> PROBLEM TO SOLVE
Wherever "inputs" appears in the records below, copy the line that holds it.

> EXERCISE INPUT

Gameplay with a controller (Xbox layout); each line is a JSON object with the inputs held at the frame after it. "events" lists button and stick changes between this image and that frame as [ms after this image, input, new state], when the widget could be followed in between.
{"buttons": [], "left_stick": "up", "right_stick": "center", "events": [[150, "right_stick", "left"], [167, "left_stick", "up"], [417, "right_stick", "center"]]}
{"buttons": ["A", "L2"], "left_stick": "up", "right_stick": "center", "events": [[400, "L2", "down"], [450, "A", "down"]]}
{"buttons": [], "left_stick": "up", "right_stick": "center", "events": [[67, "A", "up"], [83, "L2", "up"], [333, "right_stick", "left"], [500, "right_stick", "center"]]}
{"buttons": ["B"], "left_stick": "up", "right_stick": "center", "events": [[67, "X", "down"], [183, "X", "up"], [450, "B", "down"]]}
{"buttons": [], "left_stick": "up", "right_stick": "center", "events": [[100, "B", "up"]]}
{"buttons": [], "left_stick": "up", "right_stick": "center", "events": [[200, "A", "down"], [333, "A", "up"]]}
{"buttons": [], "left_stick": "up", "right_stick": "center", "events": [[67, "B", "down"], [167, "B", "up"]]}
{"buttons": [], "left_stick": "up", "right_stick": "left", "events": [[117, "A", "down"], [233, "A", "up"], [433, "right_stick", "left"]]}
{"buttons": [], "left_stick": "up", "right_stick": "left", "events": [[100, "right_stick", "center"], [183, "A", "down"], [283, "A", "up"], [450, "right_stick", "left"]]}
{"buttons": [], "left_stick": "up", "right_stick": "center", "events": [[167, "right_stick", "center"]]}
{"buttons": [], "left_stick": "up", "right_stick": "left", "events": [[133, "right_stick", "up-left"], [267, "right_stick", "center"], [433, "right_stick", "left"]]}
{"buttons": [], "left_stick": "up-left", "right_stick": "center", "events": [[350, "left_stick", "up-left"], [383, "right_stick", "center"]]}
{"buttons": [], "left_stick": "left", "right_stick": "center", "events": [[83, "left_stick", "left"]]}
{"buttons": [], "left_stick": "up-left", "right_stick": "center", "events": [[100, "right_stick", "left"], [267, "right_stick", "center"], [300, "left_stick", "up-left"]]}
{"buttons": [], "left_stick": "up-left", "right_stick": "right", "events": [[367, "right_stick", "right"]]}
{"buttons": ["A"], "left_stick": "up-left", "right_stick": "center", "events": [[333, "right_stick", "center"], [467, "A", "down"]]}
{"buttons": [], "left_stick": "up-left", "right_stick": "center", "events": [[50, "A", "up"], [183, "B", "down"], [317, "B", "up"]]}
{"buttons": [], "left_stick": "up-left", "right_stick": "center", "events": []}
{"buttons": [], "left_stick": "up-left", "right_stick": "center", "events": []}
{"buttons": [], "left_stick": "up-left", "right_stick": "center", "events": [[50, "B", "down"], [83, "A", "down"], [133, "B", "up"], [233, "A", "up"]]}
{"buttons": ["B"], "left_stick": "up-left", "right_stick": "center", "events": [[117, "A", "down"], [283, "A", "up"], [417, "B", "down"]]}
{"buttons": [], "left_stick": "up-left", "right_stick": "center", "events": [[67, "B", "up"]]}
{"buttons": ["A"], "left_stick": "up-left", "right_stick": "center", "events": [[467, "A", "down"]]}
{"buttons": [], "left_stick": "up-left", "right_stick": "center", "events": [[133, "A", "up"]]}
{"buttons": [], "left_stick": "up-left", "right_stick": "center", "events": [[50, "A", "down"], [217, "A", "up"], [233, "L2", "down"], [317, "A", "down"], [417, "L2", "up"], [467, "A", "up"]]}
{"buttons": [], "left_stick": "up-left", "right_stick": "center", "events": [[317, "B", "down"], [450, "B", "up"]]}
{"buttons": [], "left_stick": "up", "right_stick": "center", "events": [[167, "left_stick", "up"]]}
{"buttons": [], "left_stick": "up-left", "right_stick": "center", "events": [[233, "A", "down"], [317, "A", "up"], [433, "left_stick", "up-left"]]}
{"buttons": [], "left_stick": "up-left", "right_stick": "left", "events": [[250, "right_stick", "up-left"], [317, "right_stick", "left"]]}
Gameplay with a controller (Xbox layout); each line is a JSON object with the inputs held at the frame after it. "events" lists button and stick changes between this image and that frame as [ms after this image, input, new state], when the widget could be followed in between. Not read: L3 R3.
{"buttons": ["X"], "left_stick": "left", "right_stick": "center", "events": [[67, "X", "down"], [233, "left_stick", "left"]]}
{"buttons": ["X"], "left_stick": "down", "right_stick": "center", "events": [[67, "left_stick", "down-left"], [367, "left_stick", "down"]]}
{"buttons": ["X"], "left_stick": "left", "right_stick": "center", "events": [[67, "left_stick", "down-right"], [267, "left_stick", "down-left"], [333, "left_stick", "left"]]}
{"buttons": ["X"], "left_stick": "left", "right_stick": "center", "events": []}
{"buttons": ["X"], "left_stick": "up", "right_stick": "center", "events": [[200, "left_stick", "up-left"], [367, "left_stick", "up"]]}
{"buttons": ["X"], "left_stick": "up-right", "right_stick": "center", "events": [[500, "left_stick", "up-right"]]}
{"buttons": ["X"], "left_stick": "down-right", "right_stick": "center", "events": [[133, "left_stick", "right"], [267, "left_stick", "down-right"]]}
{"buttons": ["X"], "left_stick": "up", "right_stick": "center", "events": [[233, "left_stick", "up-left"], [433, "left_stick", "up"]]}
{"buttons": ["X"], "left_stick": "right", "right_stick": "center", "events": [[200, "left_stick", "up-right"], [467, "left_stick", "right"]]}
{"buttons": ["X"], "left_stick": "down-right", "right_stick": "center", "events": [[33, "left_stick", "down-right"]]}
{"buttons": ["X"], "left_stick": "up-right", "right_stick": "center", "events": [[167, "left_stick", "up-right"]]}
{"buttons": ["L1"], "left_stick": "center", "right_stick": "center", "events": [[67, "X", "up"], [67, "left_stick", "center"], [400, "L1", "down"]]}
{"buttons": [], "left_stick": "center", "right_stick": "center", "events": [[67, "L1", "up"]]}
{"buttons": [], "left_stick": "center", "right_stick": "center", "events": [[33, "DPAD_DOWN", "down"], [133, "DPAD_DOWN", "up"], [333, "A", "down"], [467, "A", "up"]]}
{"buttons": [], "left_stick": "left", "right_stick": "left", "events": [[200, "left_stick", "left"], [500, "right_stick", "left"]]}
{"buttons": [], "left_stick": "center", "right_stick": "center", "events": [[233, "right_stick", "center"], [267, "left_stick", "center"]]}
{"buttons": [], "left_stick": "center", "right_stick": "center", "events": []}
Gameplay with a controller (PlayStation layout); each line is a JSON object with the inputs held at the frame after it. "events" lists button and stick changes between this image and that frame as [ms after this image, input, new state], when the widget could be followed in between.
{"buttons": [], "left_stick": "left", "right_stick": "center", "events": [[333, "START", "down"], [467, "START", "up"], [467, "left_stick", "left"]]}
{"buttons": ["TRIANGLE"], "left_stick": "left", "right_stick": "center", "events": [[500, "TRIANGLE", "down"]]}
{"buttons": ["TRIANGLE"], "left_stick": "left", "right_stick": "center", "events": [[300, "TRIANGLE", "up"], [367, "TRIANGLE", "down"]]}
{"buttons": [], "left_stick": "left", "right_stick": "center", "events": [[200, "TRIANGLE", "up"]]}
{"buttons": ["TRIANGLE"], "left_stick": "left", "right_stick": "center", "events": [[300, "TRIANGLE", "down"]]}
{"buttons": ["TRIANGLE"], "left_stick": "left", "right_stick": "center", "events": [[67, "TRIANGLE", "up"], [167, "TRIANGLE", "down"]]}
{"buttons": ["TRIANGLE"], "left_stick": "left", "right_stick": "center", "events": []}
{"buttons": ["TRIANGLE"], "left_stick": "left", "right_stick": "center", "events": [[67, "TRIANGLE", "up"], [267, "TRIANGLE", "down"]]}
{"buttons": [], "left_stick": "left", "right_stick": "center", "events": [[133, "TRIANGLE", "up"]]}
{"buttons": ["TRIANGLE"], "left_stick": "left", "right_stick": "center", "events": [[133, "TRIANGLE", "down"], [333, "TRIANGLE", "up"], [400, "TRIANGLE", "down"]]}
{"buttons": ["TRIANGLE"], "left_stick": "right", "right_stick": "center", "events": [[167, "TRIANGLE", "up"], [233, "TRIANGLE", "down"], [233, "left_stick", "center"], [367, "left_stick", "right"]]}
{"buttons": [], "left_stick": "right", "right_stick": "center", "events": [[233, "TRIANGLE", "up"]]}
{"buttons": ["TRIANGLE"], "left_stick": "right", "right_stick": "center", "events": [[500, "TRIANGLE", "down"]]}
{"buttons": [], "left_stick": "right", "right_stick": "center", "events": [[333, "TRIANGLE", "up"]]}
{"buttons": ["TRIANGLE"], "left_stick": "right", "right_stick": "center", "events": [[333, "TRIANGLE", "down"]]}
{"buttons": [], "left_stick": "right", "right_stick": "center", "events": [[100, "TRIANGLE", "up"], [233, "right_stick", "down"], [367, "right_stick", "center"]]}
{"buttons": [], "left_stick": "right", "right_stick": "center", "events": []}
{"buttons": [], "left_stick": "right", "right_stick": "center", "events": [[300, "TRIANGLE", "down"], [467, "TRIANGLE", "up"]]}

> RESULT OF THIS EXERCISE
Gameplay with a controller (Xbox layout); each line is a JSON object with the inputs held at the frame after it. "events" lists button and stick changes between this image and that frame as [ms after this image, input, new state], when the widget could be followed in between.
Gameplay with a controller (Xbox layout); each line is a JSON object with the inputs held at the frame after it. "events" lists button and stick changes between this image and that frame as [ms after this image, input, new state], when the widget could be followed in between. Not read: L3 R3.
Gameplay with a controller (PlayStation layout); each line is a JSON object with the inputs held at the frame after it. "events" lists button and stick changes between this image and that frame as [ms after this image, input, new state], when the widget could be followed in between.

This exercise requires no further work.